Got this sparrow with a dankung pocket thunder frame and 7/8 .030 latex cut to 8.5" using a 3/8 steel ball from 10m. I shoot these alot since the population of the sparrows is growing fast and they are scaring the other birds.. so right now its trapping bait.


----------



## Blade (Jun 5, 2014)

That works to


----------



## zippo (Jul 9, 2014)

Blade said:


> That works to


Sure does !


----------



## wll (Oct 4, 2014)

Another corpse on your killing floor ;- )

Nice shooting;- )

wll


----------



## slingshooterPT (Feb 22, 2014)

You got it man!!! Today I got one to...here in Portugal they also are pesty!!


----------



## zippo (Jul 9, 2014)

slingshooterPT said:


> You got it man!!! Today I got one to...here in Portugal they also are pesty!!
> 
> 
> 
> ...


Nice to see that you are back ! Do you remember me ?  i was SniperHunts !


----------



## slingshooterPT (Feb 22, 2014)

Oh I know you!
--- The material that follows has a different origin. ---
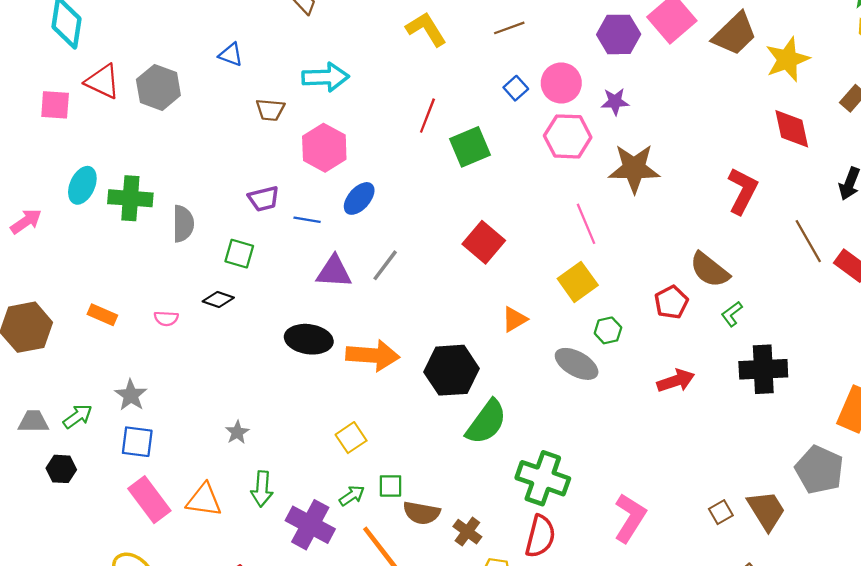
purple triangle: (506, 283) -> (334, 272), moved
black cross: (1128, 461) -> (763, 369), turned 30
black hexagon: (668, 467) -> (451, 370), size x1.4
Great to ser that you still around


----------



## wll (Oct 4, 2014)

slingshooterPT said:


> You got it man!!! Today I got one to...here in Portugal they also are pesty!!
> 
> 
> 
> ...


A tweedy with a bad head ache !

Nice shooting ;- )

wll


----------



## JediMike (Jan 1, 2015)

What problem do sparrows cause?


----------



## zippo (Jul 9, 2014)

JediMike said:


> What problem do sparrows cause?


They are harrasing native birds, stealing their nests, From what i see they act very simillar to starlings here.. 
As an example i planted a specific tree that attract a type of a native bird (cant remember the name) the native bird came, made a nest, and a month later i see sparrows all over the tree and in the nest.


----------